Task item: From the data below, repeat everything exactly except the images.
START Records for this exercise
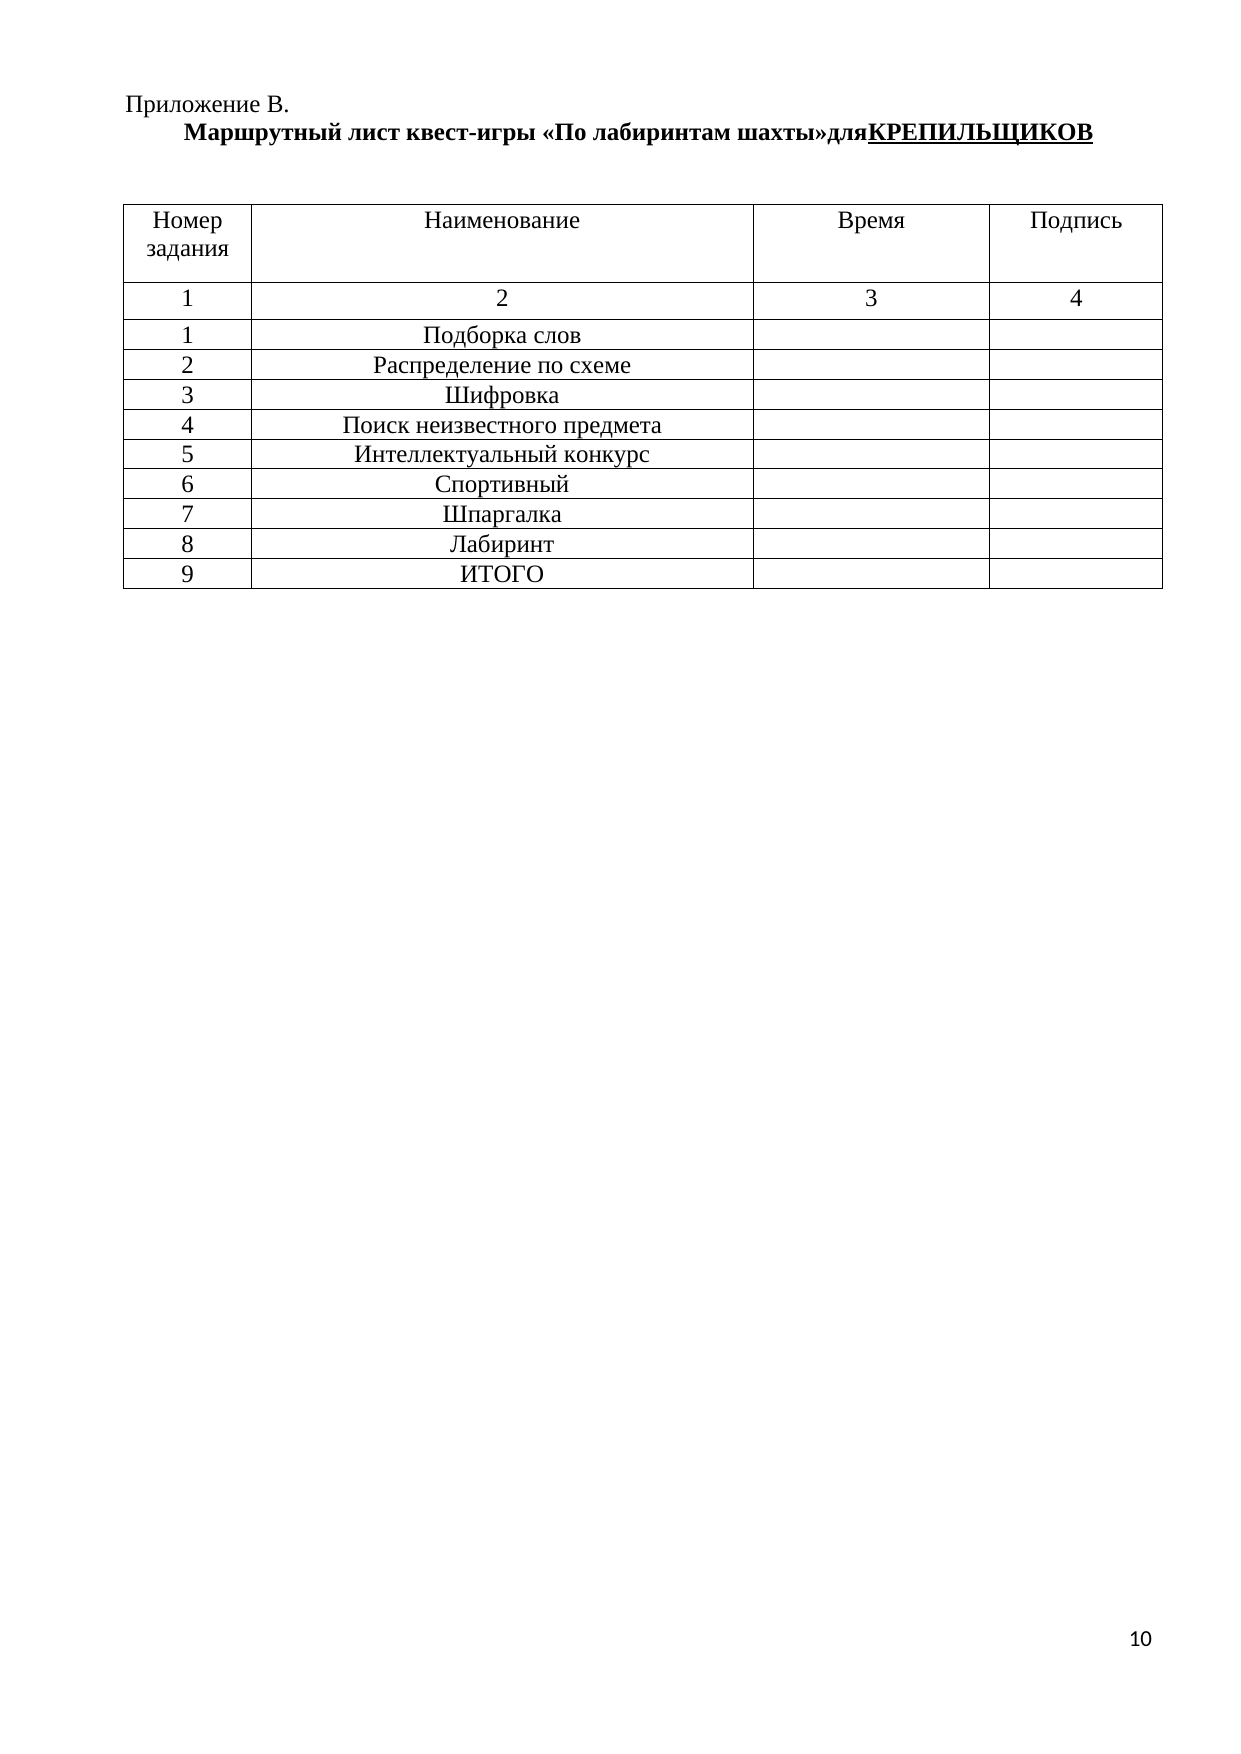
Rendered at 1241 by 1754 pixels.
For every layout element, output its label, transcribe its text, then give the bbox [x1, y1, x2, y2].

table_cell Подборка слов [252, 320, 753, 349]
table_cell 6 [124, 469, 251, 498]
table_cell 4 [124, 410, 251, 438]
table_cell Распределение по схеме [252, 350, 753, 379]
table_cell [754, 410, 989, 438]
table_cell [990, 320, 1162, 349]
table_header Подпись [990, 205, 1162, 282]
table_cell 1 [124, 320, 251, 349]
text Маршрутный лист квест-игры «По лабиринтам шахты»дляКРЕПИЛЬЩИКОВ [125, 117, 1152, 146]
table_cell [990, 469, 1162, 498]
table_header Номер задания [124, 205, 251, 282]
table_cell [754, 350, 989, 379]
table_cell Лабиринт [252, 529, 753, 558]
table_header Время [754, 205, 989, 282]
table_cell [754, 499, 989, 528]
table_cell [990, 350, 1162, 379]
table_cell ИТОГО [252, 559, 753, 587]
table_cell Поиск неизвестного предмета [252, 410, 753, 438]
table_cell Шпаргалка [252, 499, 753, 528]
table_cell 3 [754, 283, 989, 319]
table_cell [990, 410, 1162, 438]
table_cell 2 [124, 350, 251, 379]
table_cell Интеллектуальный конкурс [252, 440, 753, 468]
table_cell 7 [124, 499, 251, 528]
table_cell [990, 380, 1162, 409]
table_cell [754, 559, 989, 587]
table_cell [990, 559, 1162, 587]
table_cell 2 [252, 283, 753, 319]
table_cell 8 [124, 529, 251, 558]
table_cell [754, 320, 989, 349]
table_cell 3 [124, 380, 251, 409]
table_cell Шифровка [252, 380, 753, 409]
table_cell [754, 529, 989, 558]
table_header Наименование [252, 205, 753, 282]
table_cell [990, 529, 1162, 558]
table_cell [754, 440, 989, 468]
table_cell 5 [124, 440, 251, 468]
table_cell Спортивный [252, 469, 753, 498]
table_cell 4 [990, 283, 1162, 319]
table_cell [990, 440, 1162, 468]
table_cell [990, 499, 1162, 528]
table_cell [754, 380, 989, 409]
table_cell 9 [124, 559, 251, 587]
text Приложение В. [125, 89, 1152, 117]
table_cell [754, 469, 989, 498]
table_cell 1 [124, 283, 251, 319]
END Records for this exercise
Final answer:
Rendered at 1241 by 1754 pixels.
For every layout element, output its label, transcribe its text, then give the bbox [x1, y1, x2, y2].

table_cell Подборка слов [252, 320, 753, 349]
table_cell 6 [124, 469, 251, 498]
table_cell 4 [124, 410, 251, 438]
table_cell Распределение по схеме [252, 350, 753, 379]
table_cell [754, 410, 989, 438]
table_cell [990, 320, 1162, 349]
table_header Подпись [990, 205, 1162, 282]
table_cell 1 [124, 320, 251, 349]
text Маршрутный лист квест-игры «По лабиринтам шахты»дляКРЕПИЛЬЩИКОВ [125, 117, 1152, 146]
table_cell [990, 469, 1162, 498]
table_header Номер задания [124, 205, 251, 282]
table_cell [754, 350, 989, 379]
table_cell Лабиринт [252, 529, 753, 558]
table_header Время [754, 205, 989, 282]
table_cell [754, 499, 989, 528]
table_cell [990, 350, 1162, 379]
table_cell ИТОГО [252, 559, 753, 587]
table_cell Поиск неизвестного предмета [252, 410, 753, 438]
table_cell Шпаргалка [252, 499, 753, 528]
table_cell 3 [754, 283, 989, 319]
table_cell [990, 410, 1162, 438]
table_cell 2 [124, 350, 251, 379]
table_cell Интеллектуальный конкурс [252, 440, 753, 468]
table_cell 7 [124, 499, 251, 528]
table_cell [990, 380, 1162, 409]
table_cell [754, 559, 989, 587]
table_cell [990, 559, 1162, 587]
table_cell 2 [252, 283, 753, 319]
table_cell 8 [124, 529, 251, 558]
table_cell [754, 320, 989, 349]
table_cell 3 [124, 380, 251, 409]
table_cell Шифровка [252, 380, 753, 409]
table_cell [754, 529, 989, 558]
table_header Наименование [252, 205, 753, 282]
table_cell [990, 529, 1162, 558]
table_cell [754, 440, 989, 468]
table_cell 5 [124, 440, 251, 468]
table_cell Спортивный [252, 469, 753, 498]
table_cell 4 [990, 283, 1162, 319]
table_cell [990, 440, 1162, 468]
table_cell [990, 499, 1162, 528]
table_cell [754, 380, 989, 409]
table_cell 9 [124, 559, 251, 587]
text Приложение В. [125, 89, 1152, 117]
table_cell [754, 469, 989, 498]
table_cell 1 [124, 283, 251, 319]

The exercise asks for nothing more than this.